Com o novo cenário, abre-se uma janela de oportunidade para a esquerda e os setores progressistas imporem uma decisiva derrota, nas ruas e nas urnas, à onda reacionária que avançou desde 2014. Entretanto, uma pergunta que os setores sociais à esquerda do lulismo nunca deixaram de fazer se torna ainda mais importante neste momento: qual é o papel e a influência possível da esquerda radical/anticapitalista no processo político que (à exceção de um novo golpe) culminará nas eleições de 2022?

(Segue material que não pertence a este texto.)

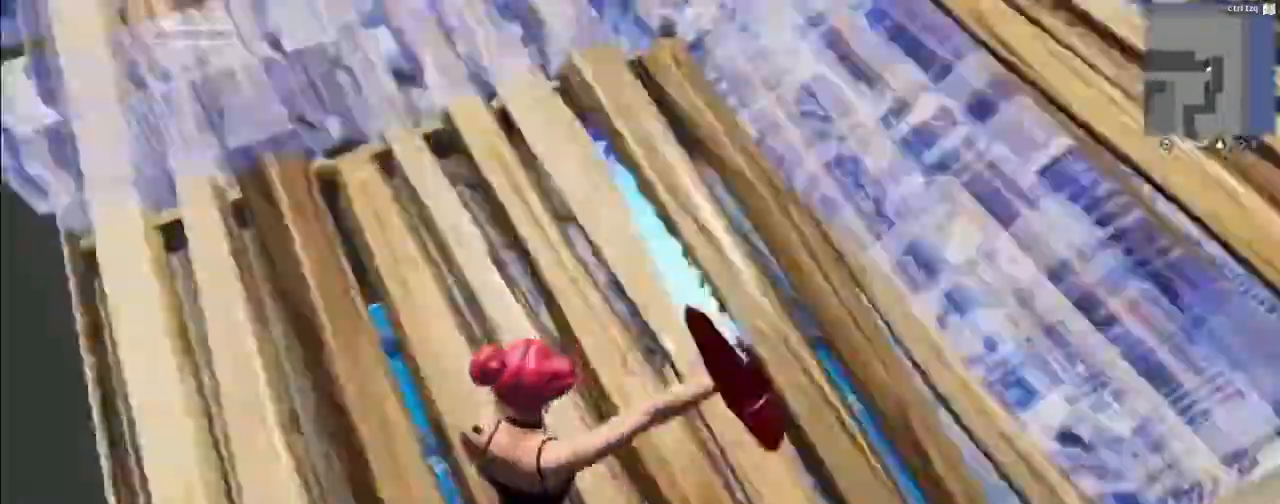
{"keys": ["f"], "mouse": [], "mouse_move": "up", "events": [[67, "f", "up"], [67, "mouse_left", "down"], [233, "mouse_left", "up"], [400, "f", "down"]]}
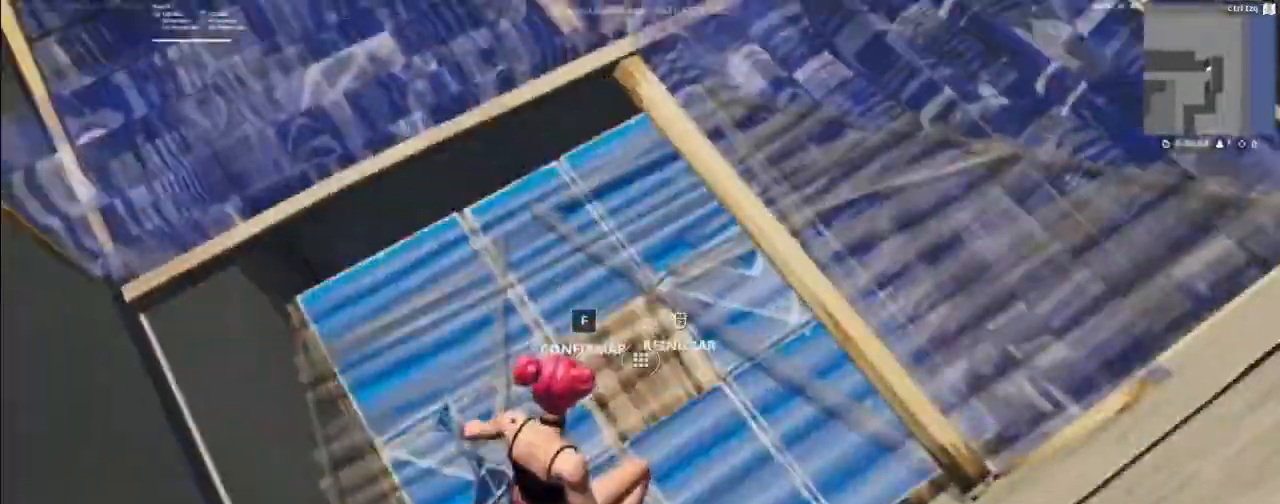
{"keys": [], "mouse": [], "mouse_move": "up", "events": [[33, "f", "up"], [100, "mouse_left", "down"], [200, "mouse_left", "up"]]}
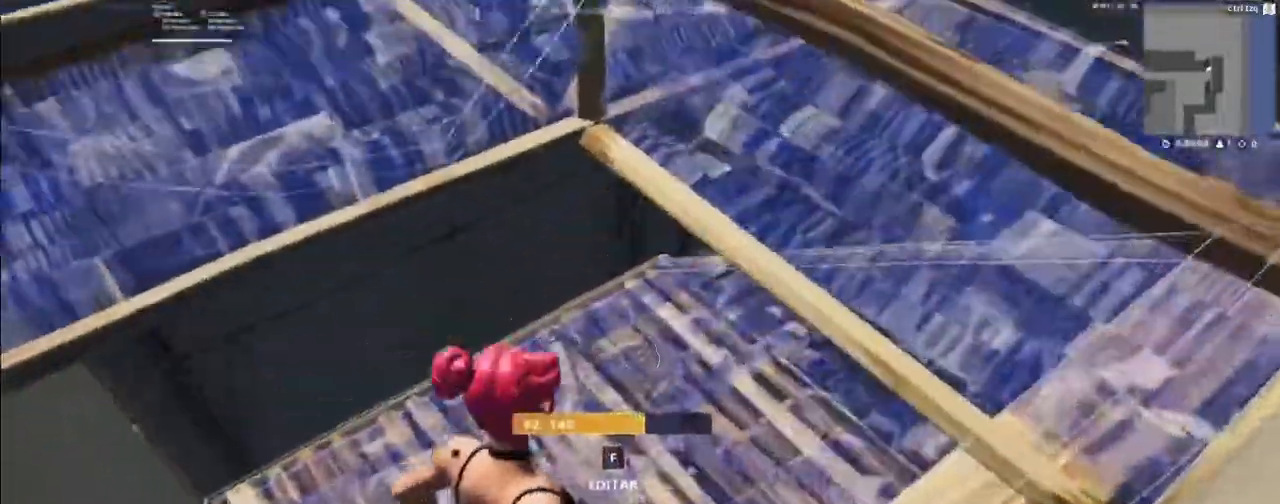
{"keys": ["f"], "mouse": [], "mouse_move": "down-right", "events": [[67, "f", "down"], [100, "mouse_left", "down"], [200, "f", "up"], [300, "mouse_left", "up"], [433, "f", "down"]]}
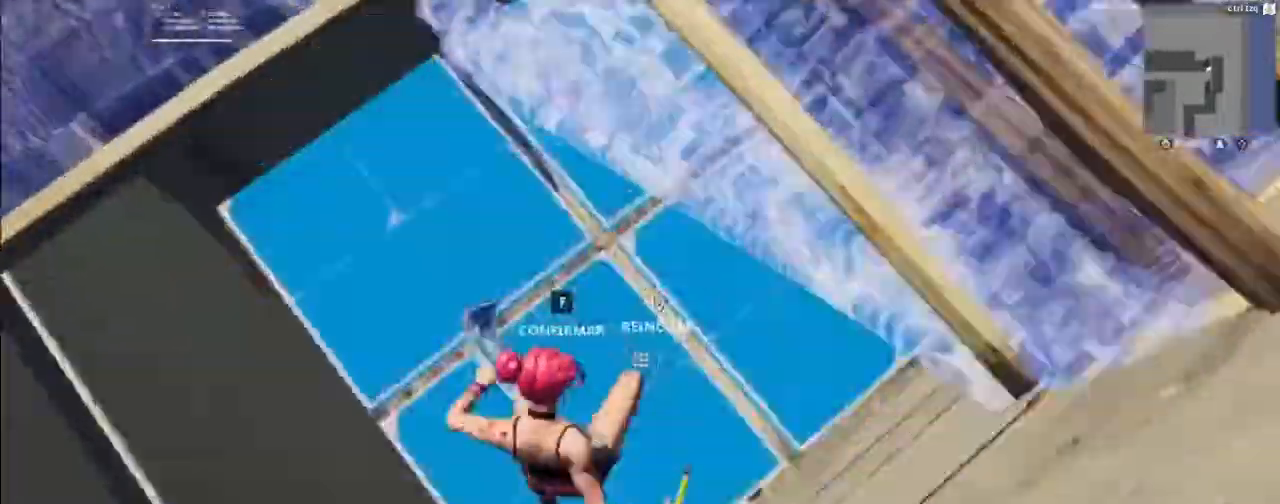
{"keys": [], "mouse": ["left"], "mouse_move": "right", "events": [[33, "f", "up"], [33, "mouse_left", "down"], [133, "mouse_left", "up"], [300, "f", "down"], [400, "mouse_left", "down"], [467, "f", "up"]]}
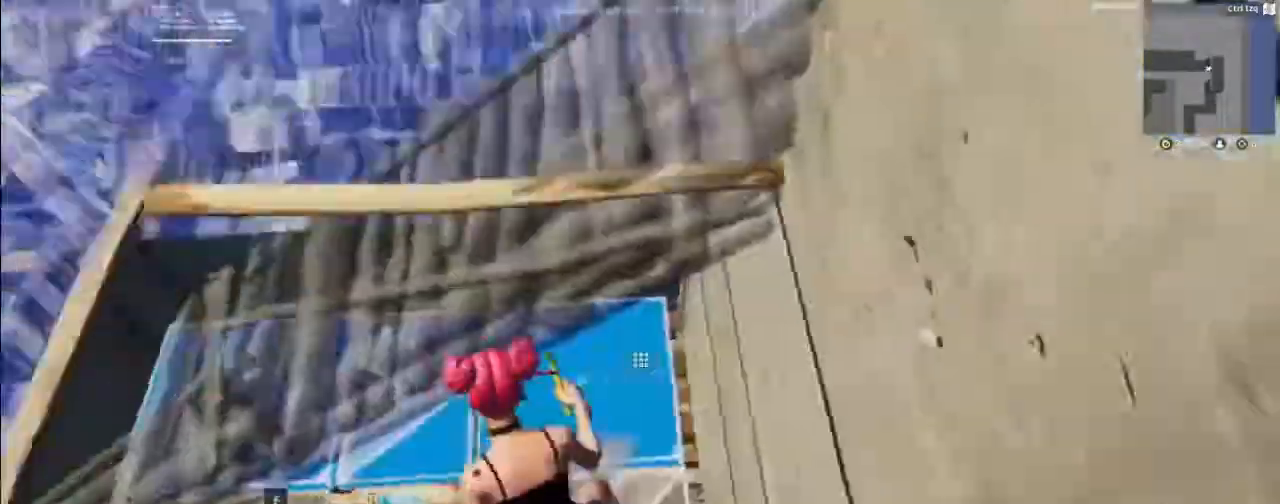
{"keys": [], "mouse": [], "mouse_move": "still", "events": [[33, "mouse_left", "up"], [267, "f", "down"], [367, "f", "up"], [367, "mouse_left", "down"], [467, "mouse_left", "up"]]}
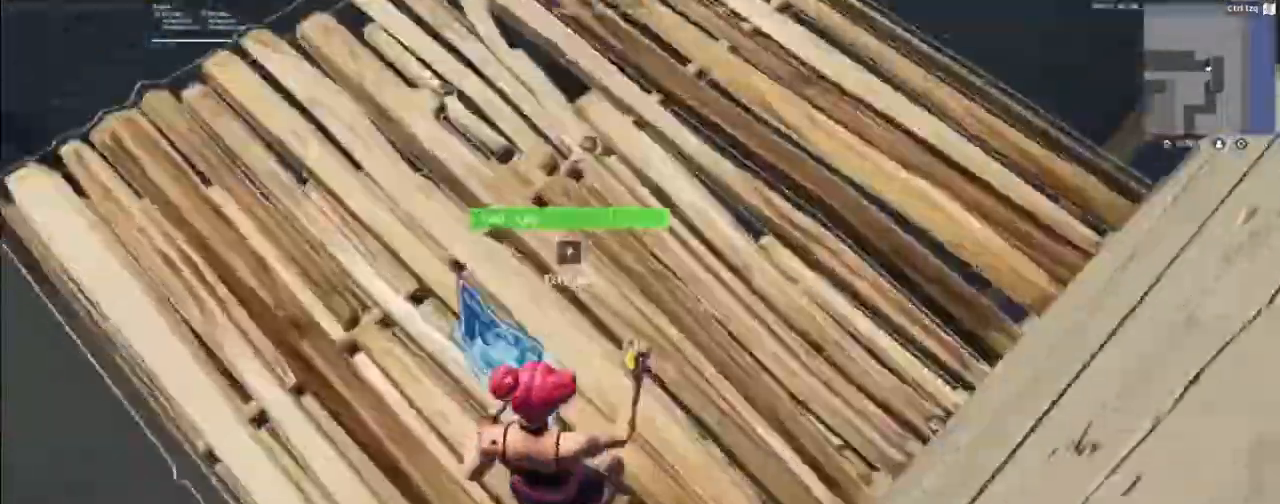
{"keys": [], "mouse": [], "mouse_move": "left", "events": [[200, "f", "down"], [200, "mouse_left", "down"], [300, "f", "up"], [333, "mouse_left", "up"]]}
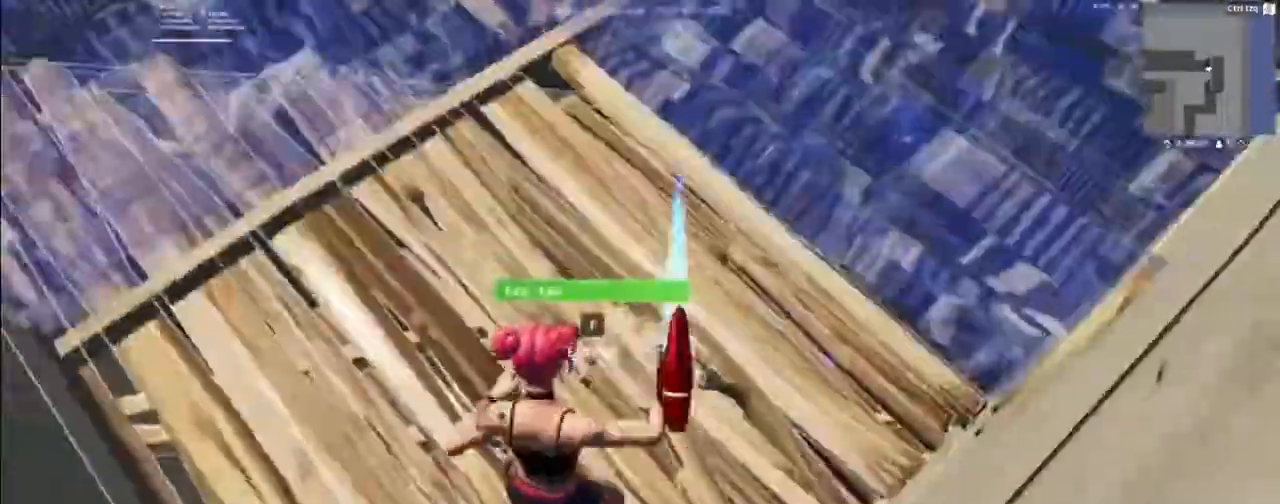
{"keys": [], "mouse": [], "mouse_move": "right", "events": [[267, "f", "down"], [367, "f", "up"], [367, "mouse_left", "down"], [500, "mouse_left", "up"]]}
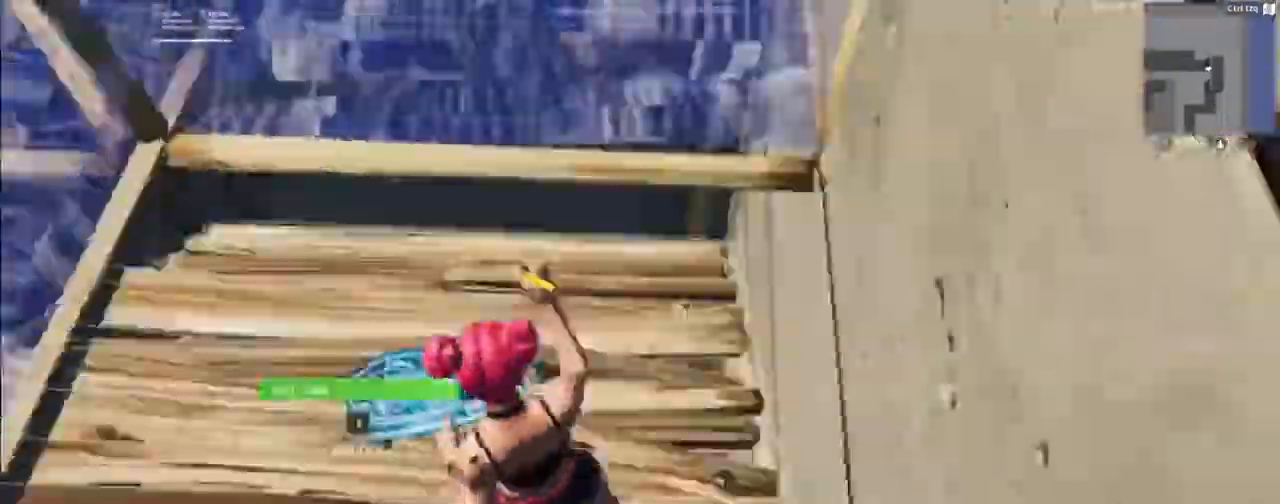
{"keys": ["f"], "mouse": [], "mouse_move": "up", "events": [[133, "f", "down"], [233, "f", "up"], [300, "mouse_left", "down"], [367, "mouse_left", "up"], [467, "f", "down"]]}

A esquerda radical e o próximo ciclo de lutas
Podemos partir de dois pressupostos. Primeiro, o processo eleitoral não é o fim único da mobilização política, e é essencial não deixar o jogo eleitoral – que já se intensifica – secundarizar as urgências do agora, bem como adiar a correção de erros cometidos pela esquerda nos últimos meses. Segundo, ainda que a construção de uma candidatura competitiva à esquerda do lulismo não possa ser descartada do horizonte possível, é forçoso reconhecer que as chances de uma vitória eleitoral liderada por este campo são escassas no futuro próximo. Atores políticos à esquerda do lulismo já se movimentaram no sentido de deixar o campo livre para Lula: é o caso, por exemplo, de como tem se posicionado o líder do MTST, Guilherme Boulos, se colocando como pré-candidato ao governo de São Paulo, e não à presidência da república. Até agora, a única pré-candidatura à esquerda do petismo apresentada é a do deputado Glauber Braga (PSOL-RJ).
Por outro lado, os últimos acontecimentos mostram, para além de qualquer dúvida, a capacidade de Lula em injetar novo vigor na oposição ao bolsonarismo. Justamente por isso, pode atuar como pólo aglutinador de diversos setores, dispersos ou em conflito. Sua candidatura fortalece a posição dos setores à esquerda do centro na disputa. Mas para que isto se concretize, tal movimentação também deve estar associada a uma aproximação do campo progressista dos movimentos sociais – numa relação de diálogo e não de domínio – e se dedique à sério na construção de um programa comum e o mais avançado possível para o próximo ciclo eleitoral.
O “fator Lula”, portanto, não deve nos conduzir ao quietismo, ou a uma paciência resignada de que tudo acabará bem, pelos acordos por cima de costume. Esperar passivamente pela solução eleitoral é a pior estratégia possível. Ao contrário, cabe ver o novo cenário como uma oportunidade, na qual se torna não apenas mais possível, como crucialmente necessário, tensionar o debate público no sentido de promover mudanças qualitativas na “janela de Overton” – arrastar para a esquerda o centro de gravidade do centro comum e ampliar os limites do que é aceitável em termos de políticas transformadoras progressistas. Nada disso tem como acontecer, contudo, sem mobilização popular e luta de massas. Estamos obrigados, portanto, a encontrar um equilíbrio entre os cuidados sanitários e a necessidade de se fazer presença nas ruas como forma de fragilizar o governo de extrema direita e demonstrar força e capacidade de organização dos setores de oposição. As manifestações antirracista que aconteceram após a chacina do Jacarezinho e as carreatas anti-Bolsonaro organizadas em diversos estados do Brasil no mês de janeiro oferecem um bom exemplo de como isso pode ser feito, e uma nova jornada de lutas pode se apresentar no horizonte, com a convocação de diversas lideranças e movimentos sociais por manifestações contra Bolsonaro dia 29 de maio.